WHAT NEEDS TO BE DONE –
Please copy the items from the line with "or Mass Notifications" to the line with "SCALES v. UNITED STATES", switching "Attorney General" to "Solicitor General" and leaving everything else unchanged.
+++
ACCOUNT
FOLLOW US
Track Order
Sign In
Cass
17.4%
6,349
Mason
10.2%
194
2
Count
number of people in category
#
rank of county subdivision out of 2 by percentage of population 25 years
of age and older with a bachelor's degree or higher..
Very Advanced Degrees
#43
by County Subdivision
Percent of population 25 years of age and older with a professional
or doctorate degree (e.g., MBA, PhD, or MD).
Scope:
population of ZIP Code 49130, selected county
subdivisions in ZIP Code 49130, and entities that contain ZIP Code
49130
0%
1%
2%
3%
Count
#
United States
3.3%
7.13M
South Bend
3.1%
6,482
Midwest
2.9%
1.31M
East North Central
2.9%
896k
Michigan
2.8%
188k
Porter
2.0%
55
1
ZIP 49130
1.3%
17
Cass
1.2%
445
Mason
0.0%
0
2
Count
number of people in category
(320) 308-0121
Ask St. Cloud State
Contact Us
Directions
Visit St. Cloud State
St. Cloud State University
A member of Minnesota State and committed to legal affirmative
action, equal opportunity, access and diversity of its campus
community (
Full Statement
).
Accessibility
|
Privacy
+++
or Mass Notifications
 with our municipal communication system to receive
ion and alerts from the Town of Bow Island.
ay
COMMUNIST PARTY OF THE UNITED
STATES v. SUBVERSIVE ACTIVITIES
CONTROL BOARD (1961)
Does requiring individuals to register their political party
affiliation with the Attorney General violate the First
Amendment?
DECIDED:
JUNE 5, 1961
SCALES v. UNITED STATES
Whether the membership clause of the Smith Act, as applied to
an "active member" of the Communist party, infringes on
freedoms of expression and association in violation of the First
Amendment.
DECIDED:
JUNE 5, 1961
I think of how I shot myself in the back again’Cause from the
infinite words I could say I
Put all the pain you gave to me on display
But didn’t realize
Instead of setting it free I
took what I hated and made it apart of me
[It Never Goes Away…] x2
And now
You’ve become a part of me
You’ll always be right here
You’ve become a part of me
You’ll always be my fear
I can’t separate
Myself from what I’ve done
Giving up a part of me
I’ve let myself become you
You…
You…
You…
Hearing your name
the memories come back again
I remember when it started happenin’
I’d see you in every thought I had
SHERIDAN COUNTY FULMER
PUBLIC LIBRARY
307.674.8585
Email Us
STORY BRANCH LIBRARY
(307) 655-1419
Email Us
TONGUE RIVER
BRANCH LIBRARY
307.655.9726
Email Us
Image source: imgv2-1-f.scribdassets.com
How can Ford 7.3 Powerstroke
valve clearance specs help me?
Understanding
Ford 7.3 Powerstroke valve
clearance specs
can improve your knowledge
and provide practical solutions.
+++
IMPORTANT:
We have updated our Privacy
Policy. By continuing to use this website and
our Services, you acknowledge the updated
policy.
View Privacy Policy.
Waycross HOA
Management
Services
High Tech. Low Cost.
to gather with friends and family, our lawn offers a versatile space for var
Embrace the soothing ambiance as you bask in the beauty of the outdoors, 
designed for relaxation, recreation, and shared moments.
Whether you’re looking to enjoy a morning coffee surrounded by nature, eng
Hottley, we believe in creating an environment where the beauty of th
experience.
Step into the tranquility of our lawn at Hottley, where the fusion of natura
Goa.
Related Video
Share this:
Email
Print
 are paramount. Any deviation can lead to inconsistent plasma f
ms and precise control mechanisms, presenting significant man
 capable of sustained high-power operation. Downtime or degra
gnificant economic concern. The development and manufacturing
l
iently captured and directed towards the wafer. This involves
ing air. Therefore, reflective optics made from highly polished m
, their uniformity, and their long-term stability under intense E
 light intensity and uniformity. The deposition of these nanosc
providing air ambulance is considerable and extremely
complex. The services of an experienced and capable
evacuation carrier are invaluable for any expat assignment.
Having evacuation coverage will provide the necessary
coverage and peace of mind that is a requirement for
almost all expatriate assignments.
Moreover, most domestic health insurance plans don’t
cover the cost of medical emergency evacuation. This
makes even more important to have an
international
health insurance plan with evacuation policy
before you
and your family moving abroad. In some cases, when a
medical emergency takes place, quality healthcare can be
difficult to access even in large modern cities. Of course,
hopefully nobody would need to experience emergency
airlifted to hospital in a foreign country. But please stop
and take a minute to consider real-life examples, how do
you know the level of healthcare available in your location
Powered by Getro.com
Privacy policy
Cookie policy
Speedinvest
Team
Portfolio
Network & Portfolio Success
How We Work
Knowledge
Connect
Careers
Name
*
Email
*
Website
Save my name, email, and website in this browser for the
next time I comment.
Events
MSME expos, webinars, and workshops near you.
+++
REPLY TO THE TASK –
or Mass Notifications
 with our municipal communication system to receive
ion and alerts from the Town of Bow Island.
ay
COMMUNIST PARTY OF THE UNITED
STATES v. SUBVERSIVE ACTIVITIES
CONTROL BOARD (1961)
Does requiring individuals to register their political party
affiliation with the Solicitor General violate the First
Amendment?
DECIDED:
JUNE 5, 1961
SCALES v. UNITED STATES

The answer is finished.